::: DATA RECORDS :::

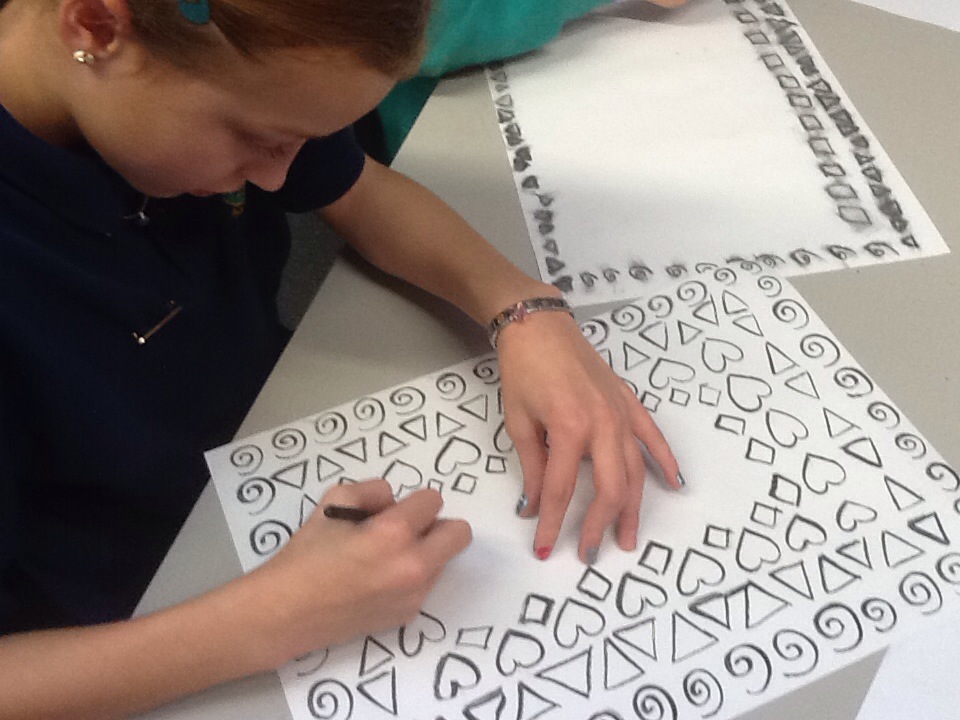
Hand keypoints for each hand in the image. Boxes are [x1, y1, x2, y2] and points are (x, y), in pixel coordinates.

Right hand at [241, 480, 470, 665]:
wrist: (286, 613)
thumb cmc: (306, 555)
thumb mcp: (332, 502)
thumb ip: (372, 491)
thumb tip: (394, 500)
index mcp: (394, 534)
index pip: (434, 501)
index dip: (414, 501)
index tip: (396, 510)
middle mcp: (413, 566)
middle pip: (459, 534)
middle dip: (437, 525)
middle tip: (406, 530)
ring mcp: (413, 595)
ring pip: (442, 560)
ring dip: (424, 552)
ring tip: (384, 558)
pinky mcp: (407, 615)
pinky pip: (425, 584)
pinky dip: (411, 577)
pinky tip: (378, 581)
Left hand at [496, 309, 679, 563]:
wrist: (540, 328)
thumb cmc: (523, 372)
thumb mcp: (519, 422)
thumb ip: (533, 466)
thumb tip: (533, 506)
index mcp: (569, 429)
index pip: (562, 490)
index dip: (553, 524)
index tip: (546, 549)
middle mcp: (602, 424)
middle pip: (609, 489)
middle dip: (599, 526)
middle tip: (590, 554)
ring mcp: (620, 414)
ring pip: (634, 471)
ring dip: (632, 508)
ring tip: (628, 537)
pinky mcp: (629, 402)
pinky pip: (652, 437)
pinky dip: (665, 461)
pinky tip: (673, 484)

:::

## PROBLEM TO SOLVE
Return each line of the preceding material in which "middle" can be found.

## ANSWER TO THIS EXERCISE
middle mcp: (413, 566)
middle pip: (459, 534)
middle dip: (437, 525)
middle tip: (406, 530)
middle mcp: (602, 424)
middle pip: (609, 489)
middle dip: (599, 526)
middle tip: (590, 554)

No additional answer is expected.